Leo Sewell is a freshman basketball student who understands the importance of sports scholarships. “Obviously not having (as many) scholarships is hard — it’s a scholarship-based sport, and that’s why a lot of kids are playing because you don’t have to pay anything or paid minimal fees.”
Sewell is optimistic about the team’s future. “I mean, obviously that’s hard. But Coach is a great recruiter, so they’ll be able to find ways to get the best players here.”
Sewell believes that academics and sports can affect each other, but these restrictions on the program won’t affect his education. “Academics and sports go head-in-hand. If I don’t do well in the classroom, I don’t play well on the court. I don’t see this affecting my academics. It affects kids’ academics, and maybe those two scholarships go to someone, and now they don’t have a chance to either play in college or go to college because they don’t have that scholarship. But as far as me who was already on, I don’t see the tide right there,” Sewell says.
The NWAC Investigations Committee choose to charge UCC with the more extreme option of the Category I C. penalty which is “a probationary period no less than one year nor more than two years.” The committee chose the two-year probationary period.
“It’s hard as a competitor. It’s hard just ‘cause you obviously want to play in the postseason,” Sewell says. “Honestly, just as the competitor that I am, I want to be able to play for a championship. I think everyone who plays basketball does. If you’re just a winner, you want to play to win, you know?”
Probation from playoff participants for two years would be viewed by many as career-ending in any sport, but Sewell explains that isn’t entirely true. Sewell also expresses that these accusations and penalties placed on the men’s basketball team from NWAC seem to target the students when it’s not the students that have done anything. “I wouldn’t say exactly my entire career.

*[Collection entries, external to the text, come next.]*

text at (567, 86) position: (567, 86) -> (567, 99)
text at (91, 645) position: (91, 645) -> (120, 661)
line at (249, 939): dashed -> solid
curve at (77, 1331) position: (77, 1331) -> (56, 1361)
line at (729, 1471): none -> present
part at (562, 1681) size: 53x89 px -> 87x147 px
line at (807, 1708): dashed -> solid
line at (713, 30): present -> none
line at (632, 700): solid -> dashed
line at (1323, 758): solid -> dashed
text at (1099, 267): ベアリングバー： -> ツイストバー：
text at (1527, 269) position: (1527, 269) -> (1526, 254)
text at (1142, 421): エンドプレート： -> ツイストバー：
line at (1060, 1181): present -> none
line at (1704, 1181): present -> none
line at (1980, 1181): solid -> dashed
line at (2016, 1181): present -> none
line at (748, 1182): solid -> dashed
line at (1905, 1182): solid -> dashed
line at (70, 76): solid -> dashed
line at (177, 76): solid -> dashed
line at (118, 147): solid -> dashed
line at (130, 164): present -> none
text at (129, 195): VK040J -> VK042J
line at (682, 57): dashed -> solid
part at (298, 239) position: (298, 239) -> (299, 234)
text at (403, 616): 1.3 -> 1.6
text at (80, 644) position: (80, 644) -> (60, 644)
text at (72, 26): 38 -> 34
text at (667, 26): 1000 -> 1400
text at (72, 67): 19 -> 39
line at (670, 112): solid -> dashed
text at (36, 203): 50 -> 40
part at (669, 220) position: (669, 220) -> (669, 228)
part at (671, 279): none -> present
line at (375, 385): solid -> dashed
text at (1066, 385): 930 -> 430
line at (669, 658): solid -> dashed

Based on what I read in the article, it (the punishment) wasn’t necessarily about the kids and that punishment really affects the kids, the student-athletes such as myself and my teammates that I played with,” Sewell says. “So, taking away opportunities from student-athletes to compete at the highest level, it’s just hard as an athlete to have stuff like that taken away from you.”
The NWAC’s Coaching Handbook on page 2 says that its mission is “to foster athletic participation in an environment that supports equitable opportunities for students consistent with the educational objectives of member colleges.” The Handbook also states, “The priority is to develop student-athletes through academic and athletic opportunities giving them the experience they deserve.”
“UCC has found many contradictory and confusing areas of the NWAC code during this process and has never purposefully violated any code,” Pokrandt says.
Sewell has had many pro and con experiences overall as a UCC basketball athlete in the NWAC league. “The pro, it’s a competitive league that gets underrated nationally a lot. It’s way better than people think it is, and the talent in it is really good. Con, I feel we’ve still a little targeted with punishments. Not everyone plays by the rules, but I won’t really say there’s a big con,” Sewell says. “I think that in the grand scheme of things, everything the NWAC does is, in a sense, justified. Obviously, we’d like to have different circumstances on our end and we’re fighting for that, but I wouldn’t really have a con against NWAC.”
Pokrandt says, “UCC will always do its best to be compliant with the rules of the athletic leagues we participate in, but those rules will never take precedence over doing what is best for our students.”